Point-Based Modeling of Human Clothing

ICCV 2021

Ilya Zakharkin^1,2*

Kirill Mazur^1*

Artur Grigorev¹

Victor Lempitsky^1,2**

¹Samsung AI Center, Moscow

²Skolkovo Institute of Science and Technology, Moscow

^* denotes equal contribution

^** currently at Cinemersive Labs and Skoltech

TL;DR: We present a new point-based approach for 3D clothing modeling. We train a draping network based on cloud transformer and get low-dimensional latent space of garment style embeddings - outfit codes. With these we are able to reconstruct clothing geometry (point cloud) given a single image, as well as clothing appearance given a video using neural point-based graphics.

Abstract

We propose a new approach to human clothing modeling based on point clouds. Within this approach, we learn a deep model that can predict point clouds of various outfits, for various human poses, and for various human body shapes. Notably, outfits of various types and topologies can be handled by the same model. Using the learned model, we can infer the geometry of new outfits from as little as a single image, and perform outfit retargeting to new bodies in new poses. We complement our geometric model with appearance modeling that uses the point cloud geometry as a geometric scaffolding and employs neural point-based graphics to capture outfit appearance from videos and to re-render the captured outfits. We validate both geometric modeling and appearance modeling aspects of the proposed approach against recently proposed methods and establish the viability of point-based clothing modeling.

Main idea

Our method could be viewed as 3 parts:

Draping network training and Outfit code space learning
Single-image outfit geometry reconstruction
Neural point-based appearance modeling

Draping network training

The draping network takes the latent code of a clothing outfit, the subset of vertices of an SMPL body mesh, and predicts the point cloud of the clothing outfit adapted to the body shape and the body pose. We use the recently proposed Cloud Transformer architecture to perform the mapping.

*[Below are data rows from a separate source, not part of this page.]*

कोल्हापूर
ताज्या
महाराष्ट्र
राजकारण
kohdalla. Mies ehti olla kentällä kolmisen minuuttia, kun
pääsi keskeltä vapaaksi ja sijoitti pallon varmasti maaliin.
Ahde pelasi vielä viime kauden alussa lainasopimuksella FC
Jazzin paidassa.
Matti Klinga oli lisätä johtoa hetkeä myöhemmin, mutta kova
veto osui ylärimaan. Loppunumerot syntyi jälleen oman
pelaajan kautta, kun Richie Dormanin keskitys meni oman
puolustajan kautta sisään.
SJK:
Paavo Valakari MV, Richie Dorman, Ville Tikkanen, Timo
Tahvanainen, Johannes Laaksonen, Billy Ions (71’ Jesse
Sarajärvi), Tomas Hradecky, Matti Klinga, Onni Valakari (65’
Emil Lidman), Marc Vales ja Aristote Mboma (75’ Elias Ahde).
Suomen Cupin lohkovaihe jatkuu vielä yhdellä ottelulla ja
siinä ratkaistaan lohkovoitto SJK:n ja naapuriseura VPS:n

Random walks in the latent outfit space.
We change the Z vector and fix the other input to a certain pose and to a certain body shape. — Random walks in the latent outfit space: Z vector changes while the body shape and pose are fixed

We train the model by fitting it to a Cloth3D synthetic dataset of physically simulated clothing using Generative Latent Optimization approach. After fitting, the outfits in the training dataset all get latent codes.

Single-image outfit geometry reconstruction

Given an input image, its segmentation, and its SMPL mesh fit, we can find the latent code of the outfit. The code is obtained by optimizing the mismatch between the segmentation and the projection of the point cloud. The draping network remains frozen during this process, only the outfit code vector is being changed (we are "searching" in the latent space).

Fitting an outfit code from a single image (its segmentation mask)

Comparison of image-based outfit code fitting (geometry reconstruction) on AzurePeople dataset

Outfits modeled from single in-the-wild images using our model are retargeted to novel poses

Results of clothing geometry reconstruction from unseen photos in unseen body poses.
Left: Comparison on AzurePeople dataset. Right: Reconstruction from in-the-wild internet images.

Neural point-based appearance modeling

We expand our geometric model further to include appearance modeling. We use the neural point-based graphics approach. In more detail, we assign each outfput point a neural appearance descriptor and introduce a rendering network. We then fit the parameters of this network as well as the appearance descriptors to a video of a person wearing a certain outfit. The appearance fitting is performed after we fit the clothing geometry.

Outfit appearance modeling utilizing the Neural Point-Based Graphics

Results of clothing neural rendering (apperance modeling) from unseen videos in unseen body poses.
Left: AzurePeople dataset. Right: PeopleSnapshot dataset.

Virtual try-on

Given an input video with SMPL mesh calculated for each frame, our model is able to retarget and repose the clothing learned from any other video. Our approach could be used for virtual try-on on images as well (more simple case than a video).